═══ TEXT SEGMENT
In our newest "how can we help you?" thread, a reader writes:
A question about teaching, or kind of. I approach this with seriousness. No exaggeration or snobbery involved. I have been teaching for more than 10 years including those done as TA. Teaching eval is always something like below 3/5. It's not that I do not care. I wanted to do it well so badly that I have suffered through countless sleepless nights. But the result is the same whatever approach I use or what attitude I have. I get nervous before students, but have certainly seen other nervous teachers loved by students nevertheless. On the other hand, other parts of my career are very successful. In particular, I am completely confident in giving talks etc.
I write here not so much as asking for advice (since the result never changed whatever help I received), albeit very welcome, as in seeing if I am the only one who is experiencing this. Personally I don't know anyone else:(
Does anyone who has struggled with low teaching evaluations have any tips? Earlier in my career, when I first arrived at my current university, where course meetings are much longer than at most universities, I struggled with low evaluations. I basically had to change my entire approach to teaching, transitioning from a traditional Socratic lecturer to doing more types of activities in class (and a lot more grading). It worked, but was also a heck of a lot of work. Anyone else have any tips, or want to commiserate with the OP?
To the author of the question:
What do the written parts of your evaluations say? Do you have students complete the evaluations in class to increase response rate? If the answer to the second question js yes, then do you provide guidance on how to give written feedback? For instance, before I leave the classroom, I write two questions and ask them to answer the questions in their written feedback. The questions are as follows:
1. Did you learn how to do philosophy? If yes, then what about the course helped you learn? If no, then what about the course kept you from learning?
2. Did the course increase your interest in learning more philosophy? If yes, what about the course increased your interest? If no, what about the course kept you from being more interested in philosophy?
══════
═══ ROWS
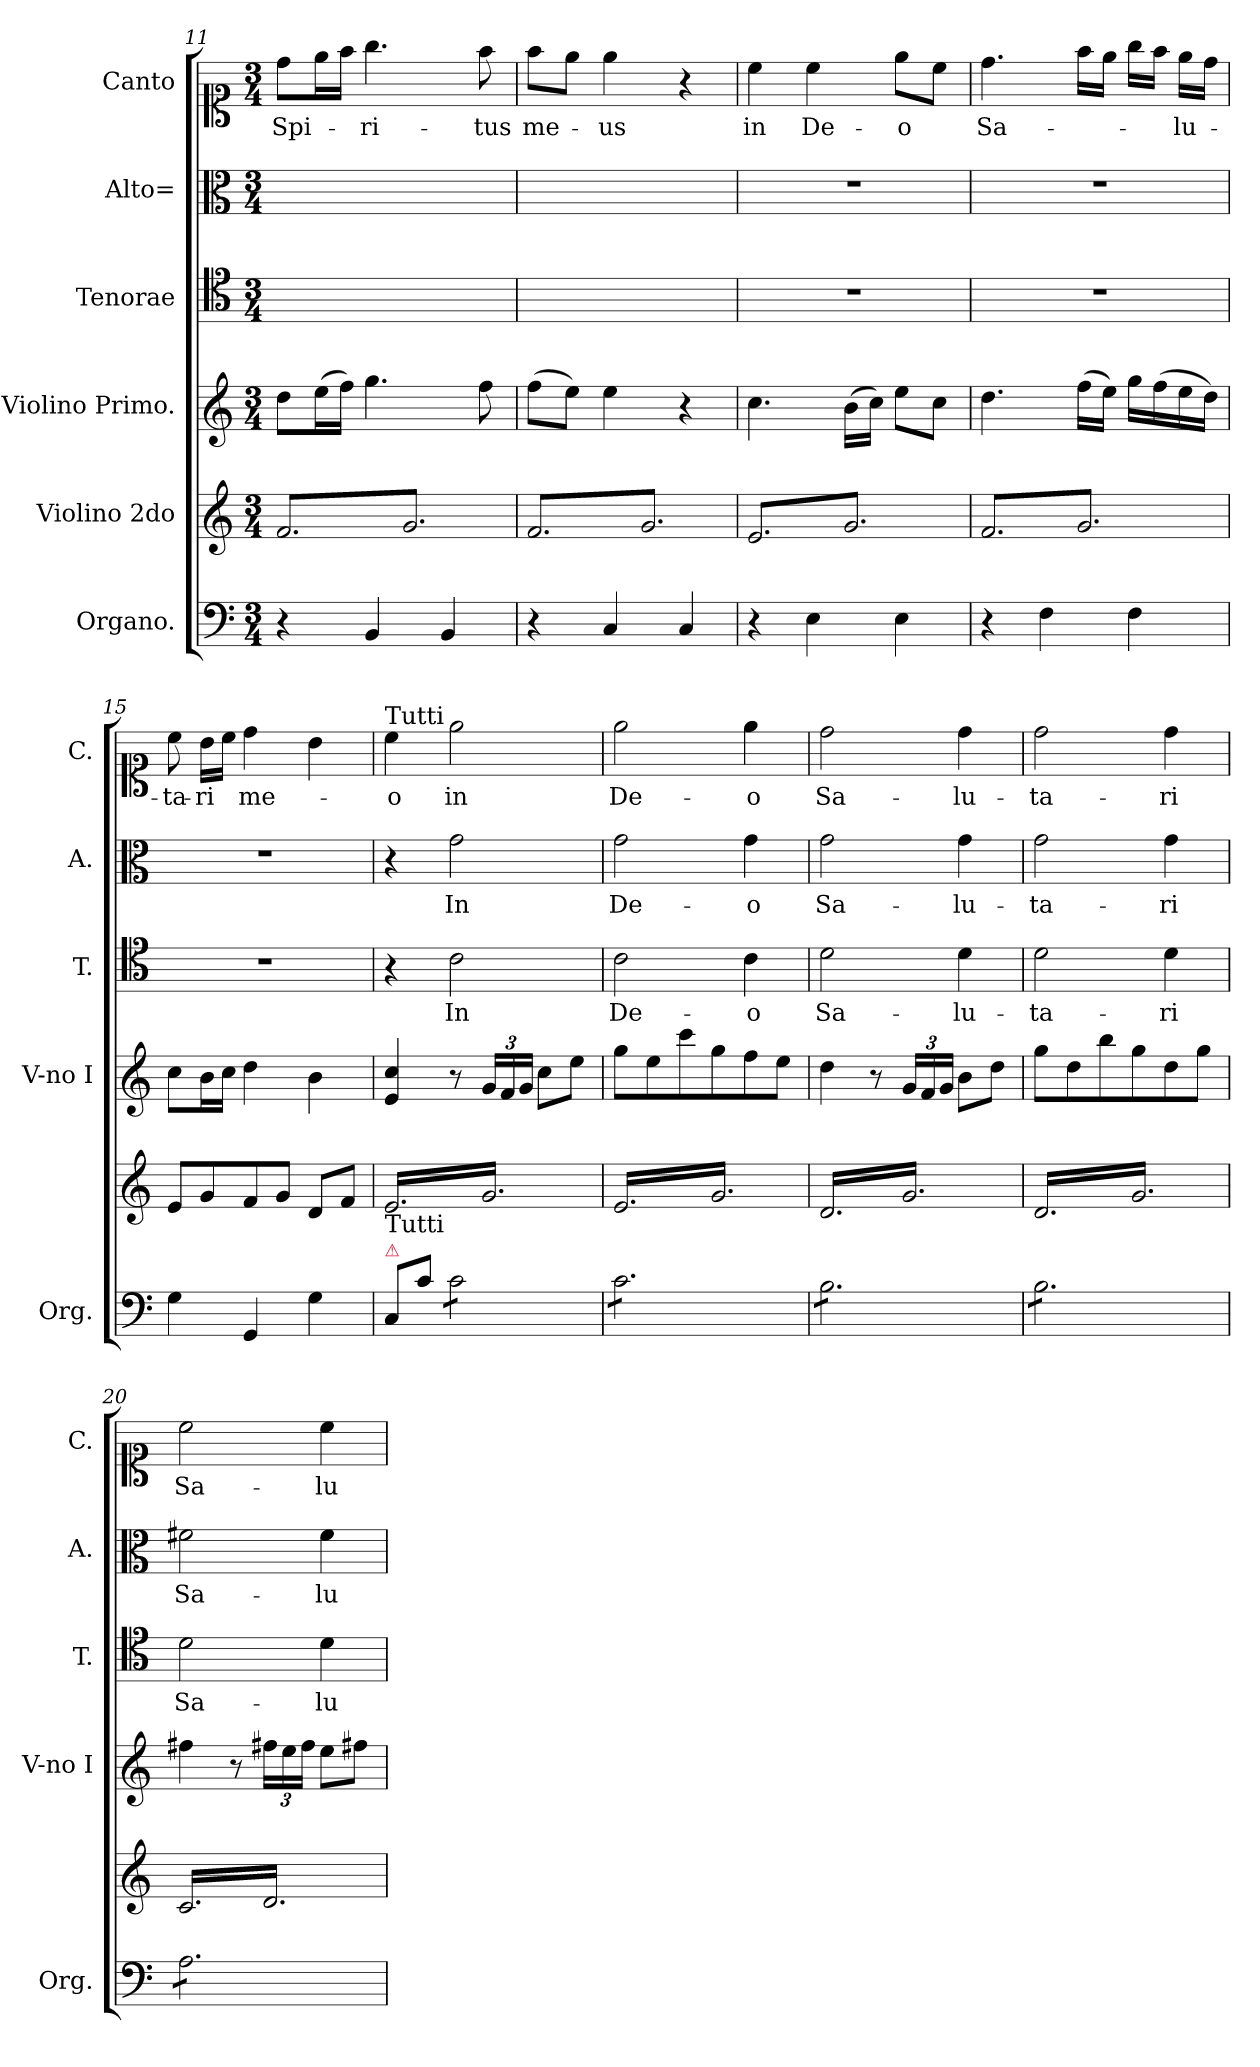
**kern	**kern	**dynam	**kern	**dynam	**kern	**text	**kern	**text	**kern	**text
*part6	*part5	*part5	*part4	*part4	*part3	*part3	*part2	*part2	*part1	*part1
*staff6	*staff5	*staff5	*staff4	*staff4	*staff3	*staff3	*staff2	*staff2	*staff1	*staff1
*I"Organo.	*I"Violino 2do	*	*I"Violino Primo.	*	*I"Tenorae	*	*I"Alto=	*	*I"Canto	*
*I'Org.	*	*	*I'V-no I	*	*I'T.	*	*I'A.	*	*I'C.	*
*clefF4	*clefG2	*	*clefG2	*	*clefC4	*	*clefC3	*	*clefC1	*
*k[]	*k[]	*	*k[]	*	*k[]	*	*k[]	*	*k[]	*
*C:	*C:	*	*C:	*	*C:	*	*C:	*	*C:	*
*M3/4	*M3/4	*	*M3/4	*	*M3/4	*	*M3/4	*	*M3/4	*
=11	=11	=11	=11	=11	=11	=11	=11	=11	=11	=11
*	*tremolo	*	*	*	*	*	*	*	*	*
4r	8f/L	.	8dd\L	.	2.ryy	.	2.ryy	.	8dd\L	Spi-
.	8g/	.	(16ee\L	.	.	.	.	.	16ee\L	.
.	.	.	16ff\JJ)	.	.	.	.	.	16ff\JJ	.
4BB/	8f/	.	4.gg\	.	.	.	.	.	4.gg\	-ri-
.	8g/	.	.	.	.	.	.	.	.	.
4BB/	8f/	.	.	.	.	.	.	.	.	.
.	8g/J	.	8ff\	.	.	.	.	.	8ff\	-tus
=12	=12	=12	=12	=12	=12	=12	=12	=12	=12	=12
4r	8f/L	.	(8ff\L	.	2.ryy	.	2.ryy	.	8ff\L	me-
.	8g/	.	8ee\J)	.	.	.	.	.	8ee\J	.
4C/	8f/	.	4ee\	.	.	.	.	.	4ee\	-us
.	8g/	.	.	.	.	.	.	.	.	.
4C/	8f/	.	4r	.	.	.	.	.	4r	.
.	8g/J	.	.	.	.	.	.	.	.	.
=13	=13	=13	=13	=13	=13	=13	=13	=13	=13	=13
4r	8e/L	.	4.cc\	.	2.r	.	2.r	.	4cc\	in
.	8g/	.	.	.	.	.	.	.	.	.
4E\	8e/	.	.	.	.	.	.	.	4cc\	De-
.	8g/	.	(16b\LL	.	.	.	.	.	.	.
.	.	.	16cc\JJ)	.	.	.	.	.	.	.
4E\	8e/	.	8ee\L	.	.	.	.	.	8ee\L	-o
.	8g/J	.	8cc\J	.	.	.	.	.	8cc\J	.
=14	=14	=14	=14	=14	=14	=14	=14	=14	=14	=14
4r	8f/L	.	4.dd\	.	2.r	.	2.r	.	4.dd\	Sa-
.	8g/	.	.	.	.	.	.	.	.	.
4F\	8f/	.	.	.	.	.	.	.	.	.
.	8g/	.	(16ff\LL	.	.	.	.	.	16ff\LL	.
.	.	.	16ee\JJ)	.	.	.	.	.	16ee\JJ	.
4F\	8f/	.	16gg\LL	.	.	.	.	.	16gg\LL	.
.	.	.	(16ff\	.	.	.	.	.	16ff\JJ	.
.	8g/J	.	16ee\	.	.	.	.	.	16ee\LL	-lu-
*	*Xtremolo	*	*	*	*	*	*	*	*	*
.	.	.	16dd\JJ)	.	.	.	.	.	16dd\JJ	.
=15	=15	=15	=15	=15	=15	=15	=15	=15	=15	=15
4G\	8e/L	.	8cc\L	.	2.r	.	2.r	.	8cc\	-ta-
.	8g/	.	16b\L	.	.	.	.	.	16b\LL	-ri
.	.	.	16cc\JJ	.	.	.	.	.	16cc\JJ	.
4GG/	8f/	.	4dd\	.	.	.	.	.	4dd\	me-
.	8g/J	.	.	.	.	.	.	.	.	.
4G\	8d/L	.	4b\	.	.	.	.	.	4b\	.
.	8f/J	.	.	.	.	.	.	.	.	.
=16	=16	=16	=16	=16	=16	=16	=16	=16	=16	=16
!	!	!	!	!	!	!	!	!	!LO:TX:a:t=Tutti	!
!LO:TX:a:color=crimson:t=⚠	!	!	!	!	!	!	!	!	!	!
!LO:TX:a:t=Tutti	!	!	!	!	!	!	!	!	!	!
!	!	!	!	!LO:DY:b	!	!	!	!	!	!
*	*tremolo	*	*	*	*	*	*	*	*	*
8C/L	16e/LL	.	4e/ 4cc/	for.	4r	.	4r	.	4cc\	-o
.	16g/	.	.	.	.	.	.	.	.	.
8c\J	16e/	.	.	.	.	.	.	.	.	.
.	16g/	.	.	.	.	.	.	.	.	.
*tremolo	*	*	*	*	*	*	*	*	*	*
8c\L	16e/	.	8r	.	2c\	In	2g\	In	2ee\	in
.	16g/	.	.	.	.	.	.	.	.	.
8c\	16e/	for	24g/LL	.	.	.	.	.	.	.
.	.	.	24f/	.	.	.	.	.	.	.
.	16g/	.	.	.	.	.	.	.	.	.
.	.	.	24g/JJ	.	.	.	.	.	.	.
8c\	16e/	.	8cc\L	.	.	.	.	.	.	.
.	16g/	.	.	.	.	.	.	.	.	.
8c\J	16e/	.	8ee\J	.	.	.	.	.	.	.
.	16g/JJ	.	.	.	.	.	.	.	.	.
=17	=17	=17	=17	=17	=17	=17	=17	=17	=17	=17
8c\L	16e/LL	.	8gg\L	.	2c\	De-	2g\	De-	2ee\	De-
.	16g/	.	.	.	.	.	.	.	.	.
8c\	16e/	.	8ee\	.	.	.	.	.	.	.
.	16g/	.	.	.	.	.	.	.	.	.
8c\	16e/	.	8ccc\	.	.	.	.	.	.	.
.	16g/	.	.	.	.	.	.	.	.	.
8c\	16e/	.	8gg\	.	.	.	.	.	.	.
.	16g/	.	.	.	.	.	.	.	.	.
8c\	16e/	.	8ff\	.	4c\	-o	4g\	-o	4ee\	-o
.	16g/	.	.	.	.	.	.	.	.	.
8c\J	16e/	.	8ee\J	.	.	.	.	.	.	.
.	16g/JJ	.	.	.	.	.	.	.	.	.
=18	=18	=18	=18	=18	=18	=18	=18	=18	=18	=18
8B\L	16d/LL	.	4dd\	.	2d\	Sa-	2g\	Sa-	2dd\	Sa-
.	16g/	.	.	.	.	.	.	.	.	.
8B\	16d/	.	.	.	.	.	.	.	.	.
.	16g/	.	.	.	.	.	.	.	.	.
8B\	16d/	.	8r	.	.	.	.	.	.	.
.	16g/	.	.	.	.	.	.	.	.	.
8B\	16d/	.	24g/LL	.	.	.	.	.	.	.
.	.	.	24f/	.	.	.	.	.	.	.
.	16g/	.	.	.	.	.	.	.	.	.
.	.	.	24g/JJ	.	.	.	.	.	.	.
8B\	16d/	.	8b\L	.	4d\	-lu-	4g\	-lu-	4dd\	-lu-
.	16g/	.	.	.	.	.	.	.	.	.
8B\J	16d/	.	8dd\J	.	.	.	.	.	.	.
.	16g/JJ	.	.	.	.	.	.	.	.	.
=19	=19	=19	=19	=19	=19	=19	=19	=19	=19	=19
8B\L	16d/LL	.	8gg\L	.	2d\	-ta-	2g\	-ta-	2dd\	-ta-
.	16g/	.	.	.	.	.	.	.	.	.
8B\	16d/	.	8dd\	.	.	.	.	.	.	.
.	16g/	.	.	.	.	.	.	.	.	.
8B\	16d/	.	8bb\	.	.	.	.	.	.	.
.	16g/	.	.	.	.	.	.	.	.	.
8B\	16d/	.	8gg\	.	.	.	.	.	.	.
.	16g/	.	.	.	.	.	.	.	.	.
8B\	16d/	.	8dd\	.	4d\	-ri	4g\	-ri	4dd\	-ri
.	16g/	.	.	.	.	.	.	.	.	.
8B\J	16d/	.	8gg\J	.	.	.	.	.	.	.
.	16g/JJ	.	.	.	.	.	.	.	.	.
=20	=20	=20	=20	=20	=20	=20	=20	=20	=20	=20
8A\L	16c/LL	.	4ff#X\	.	2d\	Sa-	2f#X\	Sa-	2cc\	Sa-
.	16d/	.	.	.	.	.	.	.	.	.
8A\	16c/	.	.	.	.	.	.	.	.	.
.	16d/	.	.	.	.	.	.	.	.	.
8A\	16c/	.	8r	.	.	.	.	.	.	.
.	16d/	.	.	.	.	.	.	.	.	.
8A\	16c/	.	24ff#X\LL	.	.	.	.	.	.	.
.	.	.	24ee\	.	.	.	.	.	.	.
.	16d/	.	.	.	.	.	.	.	.	.
.	.	.	24ff#\JJ	.	.	.	.	.	.	.
8A\	16c/	.	8ee\L	.	4d\	-lu-	4f#\	-lu-	4cc\	-lu-
.	16d/	.	.	.	.	.	.	.	.	.
8A\J	16c/	.	8ff#X\J	.	.	.	.	.	.	.
*Xtremolo	*	*	*	*	*	*	*	*	*	*
.	16d/JJ	.	.	.	.	.	.	.	.	.
*	*Xtremolo	*	*	*	*	*	*	*	*	*
.	.	.	.	.	.	.	.	.	.	.
.	.	.	.	.	.	.	.	.	.	.
.	.	.	.	.	.	.	.	.	.	.
.	.	.	.	.	.	.	.	.	.	.
.	.	.	.	.	.	.	.	.	.	.
.	.	.	.	.	.	.	.	.	.	.
=	=	=	=	=	=	=	=	=	=	=
*-	*-	*-	*-	*-	*-	*-	*-	*-	*-	*-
══════
» **AIM 1**
According to the text on teaching evaluations, how long has the reader who wrote in been teaching?
» **AIM 2**
Repeat the part of the text on teaching evaluations that opens with the words containing "To the author" and closes with "interested in philosophy?", renaming "philosophy" as "history" throughout.

» **FULL ANSWER 1**
More than 10 years, including the time spent as a TA.

» **FULL ANSWER 2**
To the author of the question:
What do the written parts of your evaluations say? Do you have students complete the evaluations in class to increase response rate? If the answer to the second question js yes, then do you provide guidance on how to give written feedback? For instance, before I leave the classroom, I write two questions and ask them to answer the questions in their written feedback. The questions are as follows:
1. Did you learn how to do history? If yes, then what about the course helped you learn? If no, then what about the course kept you from learning?
2. Did the course increase your interest in learning more history? If yes, what about the course increased your interest? If no, what about the course kept you from being more interested in history?